L'Éducation poétique


Paul Quintal-Dubé, L'Éducation poétique, Paris-Montréal, Ateliers d'art typographique-Librairie Déom, 1930, 97 pages. (Préf. de Joseph Bédier) (10 hors-textes en camaïeu de Roger Veillault).

Paul Quintal-Dubé (1895-1926) connait un destin tragique. Atteint de tuberculose, il meurt à 31 ans, après avoir fréquenté des sanatoriums aussi bien en Europe qu’aux États-Unis. C’est son père qui fait éditer son livre en France après son décès.

L’édition du livre est impressionnante. Hormis le Maria Chapdelaine de Clarence Gagnon, produit lui aussi en France, je ne vois rien d’aussi beau à l’époque. Les titres soulignés de couleur verte, la photo de l’auteur et les illustrations au ton sépia, la typographie généreuse, le papier « impérial du Japon », les bords de page non rognés, la préface de Joseph Bédier et les modèles de l’auteur empruntés aux poètes de la deuxième moitié du XIXe siècle, donnent à l’ensemble un charme suranné.

Compte tenu des circonstances, on aurait pu s’attendre à un propos sombre, comme chez Nelligan ou Garneau, deux autres « grands condamnés », mais non. Quintal-Dubé, dans sa poésie très chantante, traque la beauté sous toutes ses formes, même quand il évoque la mort.

Le premier poème, intitulé « La source », ne compte que deux vers : « Au flanc de la montagne une source chantait, / Une source d’amour et de belle jeunesse ». Ce poème est réparti sur deux pages et suivi d’une illustration qui représente… une source.


On a déjà une idée de la poésie de Quintal-Dubé : il ne faut pas y chercher des « trouvailles » stylistiques, des sources d’inspiration inattendue, une approche singulière  des idées. Tout baigne dans la simplicité.

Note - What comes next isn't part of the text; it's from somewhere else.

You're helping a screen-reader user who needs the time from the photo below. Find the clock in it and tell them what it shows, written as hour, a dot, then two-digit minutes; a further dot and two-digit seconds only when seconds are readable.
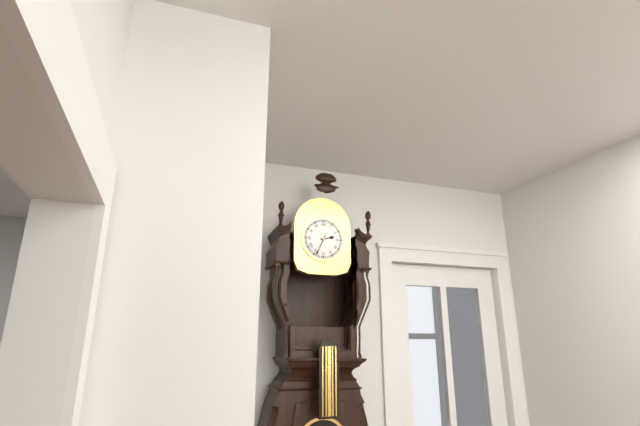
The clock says 2.34
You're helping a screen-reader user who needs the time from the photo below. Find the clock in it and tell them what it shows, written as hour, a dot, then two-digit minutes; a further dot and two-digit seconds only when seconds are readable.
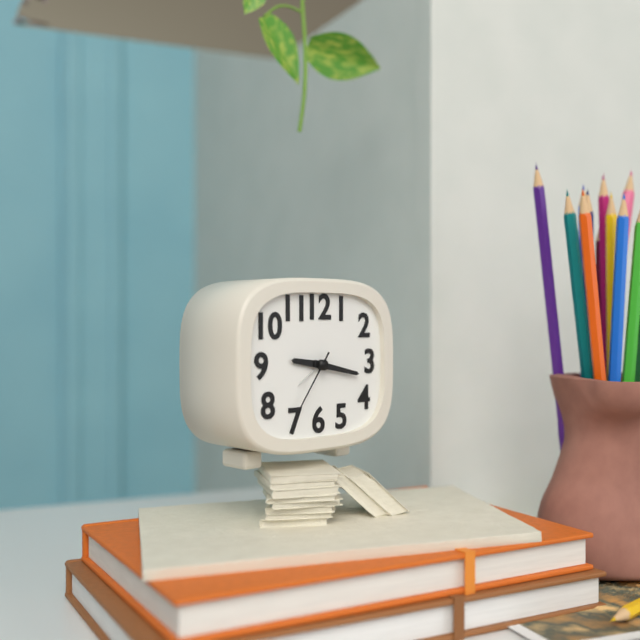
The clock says 9.17.36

J’ignore si le titre a été choisi par l’auteur ou par les éditeurs, mais disons qu’il cerne bien le propos : « Il trouve la Beauté, la fait reine en son cœur, / Entend un long soupir, et lui dit : « Chère sœur, / Laisse moi te chanter, je veux être poète!... » Le poète associe poésie et beauté, comme si reconnaître la Beauté était une condition pour devenir poète : « Ah! savoir ce que c’est qu’un vers… Ah! comme toi, / D’un Ronsard, d’un Verlaine, / Ouïr, avec un cœur savant, les grandes voix, / Les suivre d’une haleine ». Son éducation poétique passe par l’imitation de certains modèles : Ronsard, Verlaine, mais aussi Leconte de Lisle et François Coppée.



Rapidement, la beauté poétique se confond avec la femme. Concilier la quête amoureuse et l’impression de vivre sur du temps emprunté peut être douloureux : « Tout est rose du feu de ta joue. Un émoi / Emplit la chambre où tu dors. Ton haleine fleure. / Sous la paupière close un regard doux affleure. / Ô ma reine adorée, ouvre tes yeux ! C’est moi! // Mais un pleur se fait jour sous ta paupière close, / Et je vois défaillir sur ta joue une rose. » Le beau rêve ne survit pas à l’épreuve de la réalité et, bientôt, l’amour est davantage vécu dans l’imaginaire : « Illusions de mes vers ! / Je te perds, / Quand je ne t’ai jamais eue! » C’est la beauté qui rend la mort si tragique : « Tu le sais, dis-tu. Comme ces fleurs, toi-même. / Tu t’épanouis aux lèvres de la Mort. / Elles mourront. Toi aussi. C’est le sort ». En même temps, c’est la Beauté qui rend la fin moins pénible : « … Souvent telle amertume, / Comme un lac boisé suant la brume, / Découvre à nos yeux la haute tour / Qu’on a désiré de voir un jour. / La, espère et prie une princesse… // Ô soleil splendide, étoile d’or, / Je t’aime et vis de ton essor! »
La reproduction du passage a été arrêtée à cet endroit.